Exactly as written, retype the lines that run from the line holding "Two or More Races: none -> 173" through the end of the records below. Do not include pictures.

(Edit difference data)
━━━

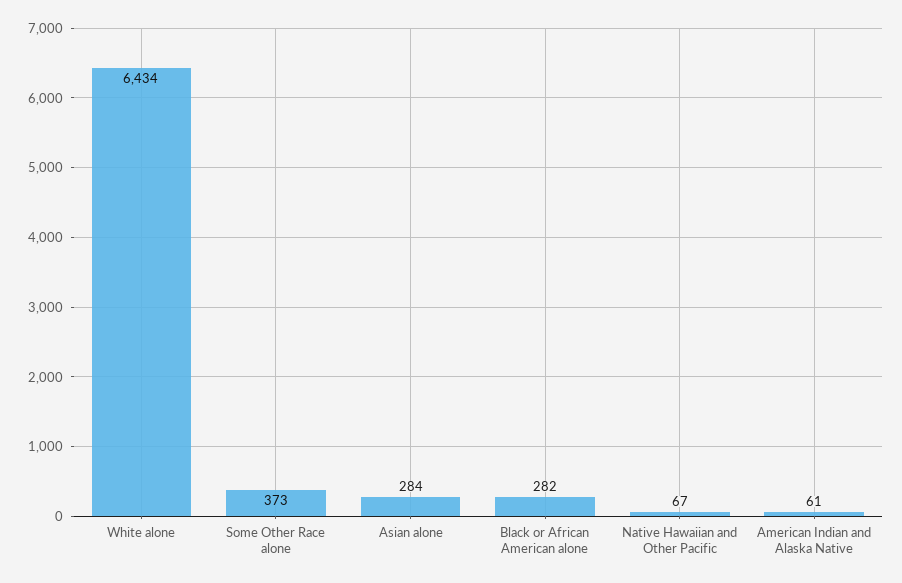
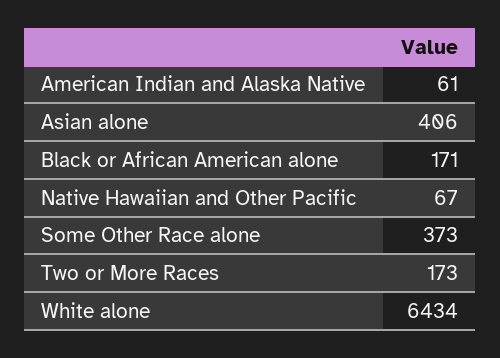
Asian alone: 284 -> 406
Black or African American alone: 282 -> 171
Two or More Races: none -> 173

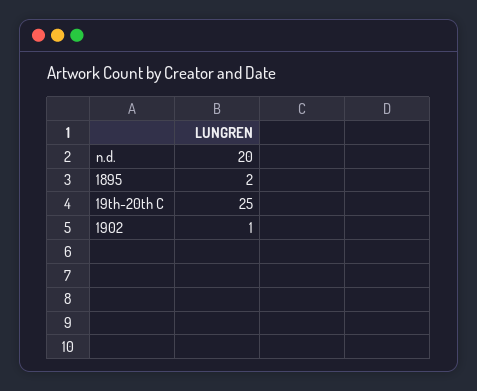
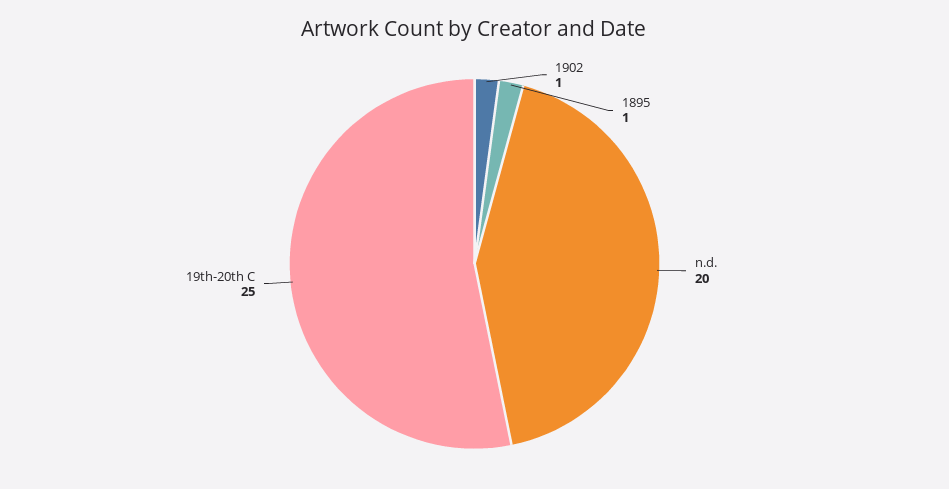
1895: 2 -> 1

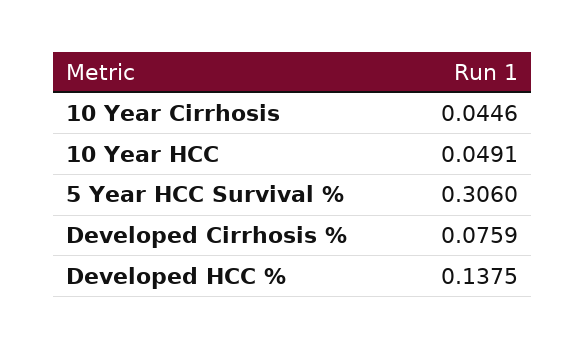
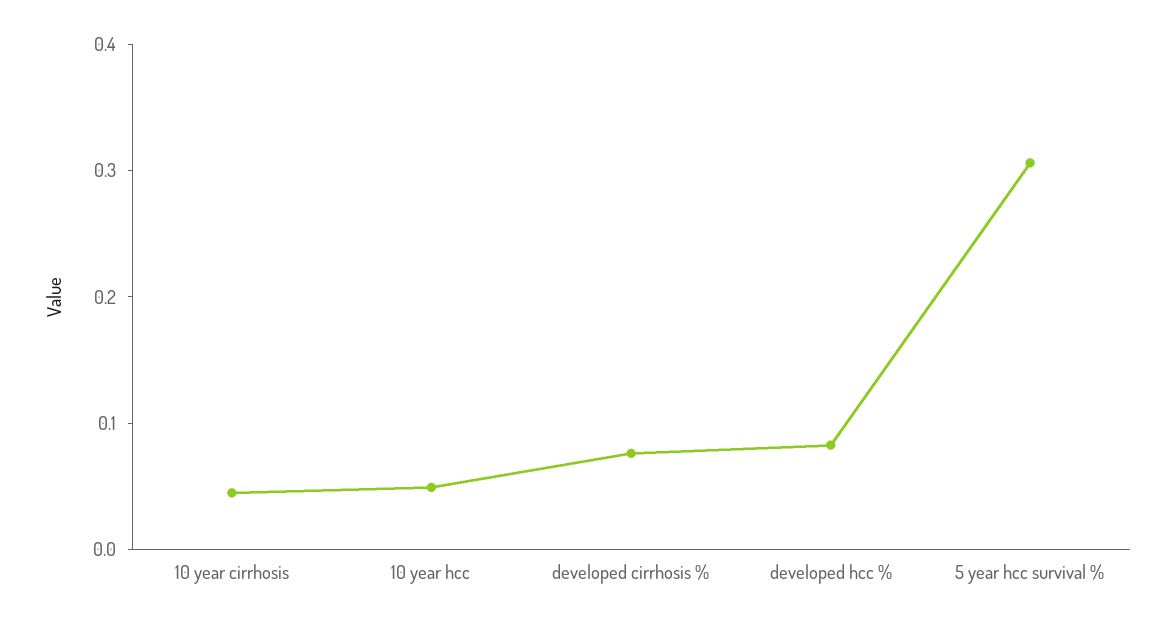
Developed HCC %: 0.1375 -> 0.08

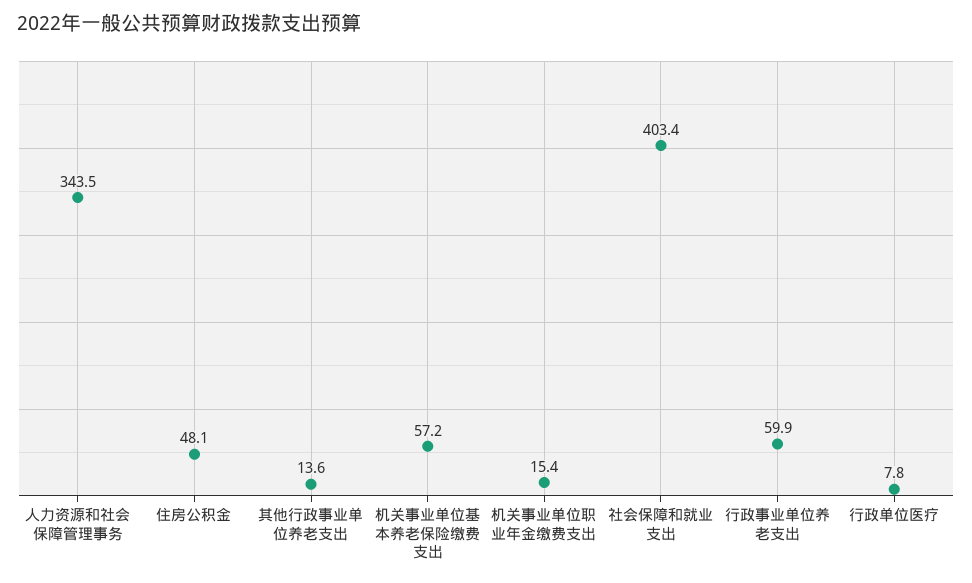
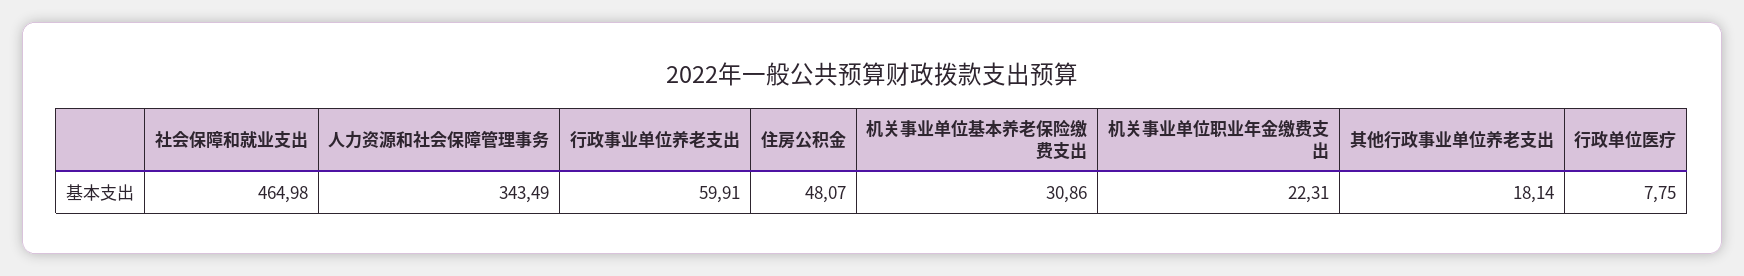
其他行政事业单位养老支出: 13.6 -> 18.14
机关事业单位基本养老保险缴费支出: 57.2 -> 30.86
机关事业单位职业年金缴费支出: 15.4 -> 22.31
社会保障和就业支出: 403.4 -> 464.98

━━━

**Answer section**
Two or More Races: none -> 173

1895: 2 -> 1

Developed HCC %: 0.1375 -> 0.08

其他行政事业单位养老支出: 13.6 -> 18.14
机关事业单位基本养老保险缴费支出: 57.2 -> 30.86
机关事业单位职业年金缴费支出: 15.4 -> 22.31
社会保障和就业支出: 403.4 -> 464.98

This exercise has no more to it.